*MATERIALS PROVIDED:*
-=-=-
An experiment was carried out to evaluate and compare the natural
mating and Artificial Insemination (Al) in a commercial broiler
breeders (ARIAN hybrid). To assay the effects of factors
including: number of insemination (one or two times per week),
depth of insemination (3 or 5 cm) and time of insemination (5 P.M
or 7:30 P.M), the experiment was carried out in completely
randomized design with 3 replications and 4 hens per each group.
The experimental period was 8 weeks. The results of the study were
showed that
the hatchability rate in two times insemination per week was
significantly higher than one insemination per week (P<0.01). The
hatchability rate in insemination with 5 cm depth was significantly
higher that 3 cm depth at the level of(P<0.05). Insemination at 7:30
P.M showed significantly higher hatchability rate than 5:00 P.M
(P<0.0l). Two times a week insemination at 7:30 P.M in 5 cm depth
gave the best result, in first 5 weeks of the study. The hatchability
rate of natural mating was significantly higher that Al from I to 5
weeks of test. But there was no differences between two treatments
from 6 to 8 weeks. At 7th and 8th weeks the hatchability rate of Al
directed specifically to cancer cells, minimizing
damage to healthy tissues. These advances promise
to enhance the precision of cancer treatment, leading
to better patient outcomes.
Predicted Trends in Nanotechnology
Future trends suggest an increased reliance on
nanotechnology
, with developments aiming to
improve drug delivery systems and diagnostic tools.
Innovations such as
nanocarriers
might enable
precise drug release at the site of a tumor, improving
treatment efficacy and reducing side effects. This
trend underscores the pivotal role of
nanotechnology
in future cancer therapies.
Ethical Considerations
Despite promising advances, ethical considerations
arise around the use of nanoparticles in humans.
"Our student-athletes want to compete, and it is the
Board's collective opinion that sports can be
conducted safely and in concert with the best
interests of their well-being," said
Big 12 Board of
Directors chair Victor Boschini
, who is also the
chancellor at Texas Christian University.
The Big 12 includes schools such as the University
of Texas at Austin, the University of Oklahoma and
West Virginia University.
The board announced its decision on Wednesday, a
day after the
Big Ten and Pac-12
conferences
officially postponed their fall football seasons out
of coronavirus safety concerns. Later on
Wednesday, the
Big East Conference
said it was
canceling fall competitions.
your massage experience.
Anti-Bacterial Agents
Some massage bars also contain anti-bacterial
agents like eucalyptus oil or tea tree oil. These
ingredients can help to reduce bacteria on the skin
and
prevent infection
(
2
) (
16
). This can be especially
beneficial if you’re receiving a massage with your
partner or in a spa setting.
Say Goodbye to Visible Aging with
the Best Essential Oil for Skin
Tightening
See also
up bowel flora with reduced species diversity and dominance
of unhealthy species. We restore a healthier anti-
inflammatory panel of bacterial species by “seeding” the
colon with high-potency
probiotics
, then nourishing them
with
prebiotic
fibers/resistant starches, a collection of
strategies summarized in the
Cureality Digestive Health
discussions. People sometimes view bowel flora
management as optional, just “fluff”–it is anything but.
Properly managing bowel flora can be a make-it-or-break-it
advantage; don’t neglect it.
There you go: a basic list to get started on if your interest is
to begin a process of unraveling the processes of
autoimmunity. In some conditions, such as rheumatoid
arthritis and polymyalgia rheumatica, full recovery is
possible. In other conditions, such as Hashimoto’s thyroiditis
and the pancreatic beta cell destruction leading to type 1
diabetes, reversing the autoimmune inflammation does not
-=-=-
How many lines of the listing above contain the string "carried"? Only the number is wanted.

*SOLVED PROBLEM:* 2